予想していなかった副次的な利点として、どのエンドポイントで問題が起きているかもわかるようになりました。Datadog SLO の Metric-based SLO では、クエリした metric のタグごとにも error budget や burn rate が閲覧できます。今回はたとえば slo_requests{path:/id/:id OR /id/:id/skill-assessment} のようにクエリして SLO を設定しています。このとき、Datadog のクエリとして path で group by によるグルーピングをすると、path ごとに error budget や burn rate が閲覧できます。この例では path で group by していますが、metric のタグがあれば自由にグルーピングできるため、詳細に見たい粒度を自由に決められます。複数のエンドポイントをまとめて SLO として定義している場合に、問題を引き起こしているエンドポイントがどれであるか特定しやすいのは思いがけない利点でした。

Datadog SLO の課題

Datadog SLO の導入により利点が多くありましたが、新たな課題も見つかりました。

大きな課題としては、Logs から生成された custom metric をベースにしているため、custom metrics を生成し始める前の SLO が計測できない点が挙げられます。Logs で生成できる custom metrics は、設定した時点から新しく収集したログに対し custom metrics を生成します。つまり、設定した時点より前のログに対しては custom metrics を生成できません。これは、たとえば SLO の計測対象を増やしたいときに、ウォンテッドリーでは SLO の計測期間を 90 日間としているため、custom metrics のデータが 90 日間分充足するまでの間は短い期間で計測されることとなります。仮に custom metrics を生成し始めてから 1 日後に SLO を設定した場合、その時点では 1 日間での計測になり、本来 90 日間の期間では問題にはならないエラーレートであっても error budget が枯渇してしまうといった課題があります。この課題の有効な対策は模索しており、解決できた際には Wantedly Engineer Blog にて紹介できればと考えております。

最後に

本記事では、Datadog SLO 導入前の課題感から導入時に苦戦した設計や、導入後の利点や課題について紹介しました。完成した基盤は運用を始めてから 6 ヶ月経ちますが、紹介した課題以外では大きな課題はなく、とても便利に活用できています。
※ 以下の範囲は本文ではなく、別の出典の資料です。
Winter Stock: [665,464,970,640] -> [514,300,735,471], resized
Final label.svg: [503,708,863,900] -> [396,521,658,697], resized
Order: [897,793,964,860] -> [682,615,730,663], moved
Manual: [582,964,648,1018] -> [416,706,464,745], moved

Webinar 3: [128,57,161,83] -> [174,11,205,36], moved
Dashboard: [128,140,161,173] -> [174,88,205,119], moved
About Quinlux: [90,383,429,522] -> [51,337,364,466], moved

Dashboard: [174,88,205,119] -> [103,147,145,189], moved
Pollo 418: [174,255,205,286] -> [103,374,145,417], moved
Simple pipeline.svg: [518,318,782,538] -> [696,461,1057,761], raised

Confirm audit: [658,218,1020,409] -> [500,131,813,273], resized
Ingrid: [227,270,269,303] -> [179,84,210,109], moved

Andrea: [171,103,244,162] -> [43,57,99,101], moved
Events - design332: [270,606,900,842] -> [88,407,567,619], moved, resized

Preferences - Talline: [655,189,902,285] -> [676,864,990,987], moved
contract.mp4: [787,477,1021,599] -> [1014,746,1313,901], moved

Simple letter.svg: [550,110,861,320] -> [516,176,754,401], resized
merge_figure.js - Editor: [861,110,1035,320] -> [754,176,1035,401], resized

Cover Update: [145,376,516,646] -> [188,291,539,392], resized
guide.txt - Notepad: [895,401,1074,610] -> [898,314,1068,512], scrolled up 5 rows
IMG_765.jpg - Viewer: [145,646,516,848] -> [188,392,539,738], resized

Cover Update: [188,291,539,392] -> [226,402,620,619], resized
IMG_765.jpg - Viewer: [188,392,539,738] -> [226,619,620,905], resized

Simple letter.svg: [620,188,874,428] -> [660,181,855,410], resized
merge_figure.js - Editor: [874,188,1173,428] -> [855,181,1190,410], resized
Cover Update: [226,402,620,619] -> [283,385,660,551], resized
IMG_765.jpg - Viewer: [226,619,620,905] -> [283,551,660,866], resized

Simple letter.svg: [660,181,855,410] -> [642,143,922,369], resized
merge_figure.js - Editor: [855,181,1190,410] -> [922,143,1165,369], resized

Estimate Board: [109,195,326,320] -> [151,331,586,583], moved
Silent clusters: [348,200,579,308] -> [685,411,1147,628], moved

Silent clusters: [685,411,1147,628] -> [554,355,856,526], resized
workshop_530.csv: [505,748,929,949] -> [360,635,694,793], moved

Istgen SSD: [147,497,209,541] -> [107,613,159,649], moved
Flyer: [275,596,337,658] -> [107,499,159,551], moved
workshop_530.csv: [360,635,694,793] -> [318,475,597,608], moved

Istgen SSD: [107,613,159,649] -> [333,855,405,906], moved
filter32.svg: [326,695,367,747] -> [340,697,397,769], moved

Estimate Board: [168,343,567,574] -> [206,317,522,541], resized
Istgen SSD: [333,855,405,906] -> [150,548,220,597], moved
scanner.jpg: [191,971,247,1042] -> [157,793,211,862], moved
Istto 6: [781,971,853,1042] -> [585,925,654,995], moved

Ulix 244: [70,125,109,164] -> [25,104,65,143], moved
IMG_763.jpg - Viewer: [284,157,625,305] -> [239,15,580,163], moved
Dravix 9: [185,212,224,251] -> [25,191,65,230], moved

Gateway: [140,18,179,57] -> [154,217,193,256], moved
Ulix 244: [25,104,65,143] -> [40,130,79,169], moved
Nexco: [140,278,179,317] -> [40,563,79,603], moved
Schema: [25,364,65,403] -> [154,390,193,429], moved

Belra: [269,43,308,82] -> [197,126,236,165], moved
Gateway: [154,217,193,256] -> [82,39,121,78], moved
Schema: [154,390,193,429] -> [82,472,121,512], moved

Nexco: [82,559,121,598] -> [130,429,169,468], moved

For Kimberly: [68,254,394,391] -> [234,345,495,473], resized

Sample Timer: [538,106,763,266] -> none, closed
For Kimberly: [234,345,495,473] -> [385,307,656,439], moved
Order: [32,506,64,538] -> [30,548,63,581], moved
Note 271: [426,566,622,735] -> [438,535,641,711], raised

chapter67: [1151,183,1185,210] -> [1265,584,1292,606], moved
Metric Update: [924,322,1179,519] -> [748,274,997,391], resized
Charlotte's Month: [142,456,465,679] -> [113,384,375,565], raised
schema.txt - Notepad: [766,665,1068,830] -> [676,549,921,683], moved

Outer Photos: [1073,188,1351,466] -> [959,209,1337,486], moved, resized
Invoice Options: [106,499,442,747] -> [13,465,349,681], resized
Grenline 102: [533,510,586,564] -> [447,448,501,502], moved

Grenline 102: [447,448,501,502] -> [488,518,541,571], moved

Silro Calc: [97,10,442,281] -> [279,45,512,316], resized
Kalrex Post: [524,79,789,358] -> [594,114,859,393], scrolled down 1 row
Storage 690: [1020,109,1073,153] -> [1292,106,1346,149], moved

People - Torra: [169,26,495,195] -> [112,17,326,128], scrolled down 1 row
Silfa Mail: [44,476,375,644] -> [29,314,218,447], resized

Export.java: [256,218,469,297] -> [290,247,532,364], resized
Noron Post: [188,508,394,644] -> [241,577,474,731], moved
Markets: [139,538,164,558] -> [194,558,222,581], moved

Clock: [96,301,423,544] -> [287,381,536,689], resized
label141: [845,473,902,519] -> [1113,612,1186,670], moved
1 年前に書かれた「Wantedly での SLO 運用の現状とこれから」では次の課題が挙げられていました。

現在の SLO 運用は毎週エンジニアがダッシュボードを確認することで回しています。また集計には1日かかるシステムになっており、その日のうちに発生した問題については検知できないという課題があります。
これに対処するため、 SLO 対象の機能をリアルタイムに近い間隔で監視し自動で通知するような仕組みを導入しようとしています。いくつかの機能に対して自動アラート設定を有効化したところユーザー体験を損なう問題に早いタイミングで気付けるケースが複数確認できており、全体への適用を進めています。

この課題は今回の Datadog SLO 導入により解決できました。あらためて振り返ってみると継続的な改善がなされていることがわかります。まだ Datadog SLO にも課題は残っていますが、今後も改善を続け、よりよい SLO 基盤を模索していく所存です。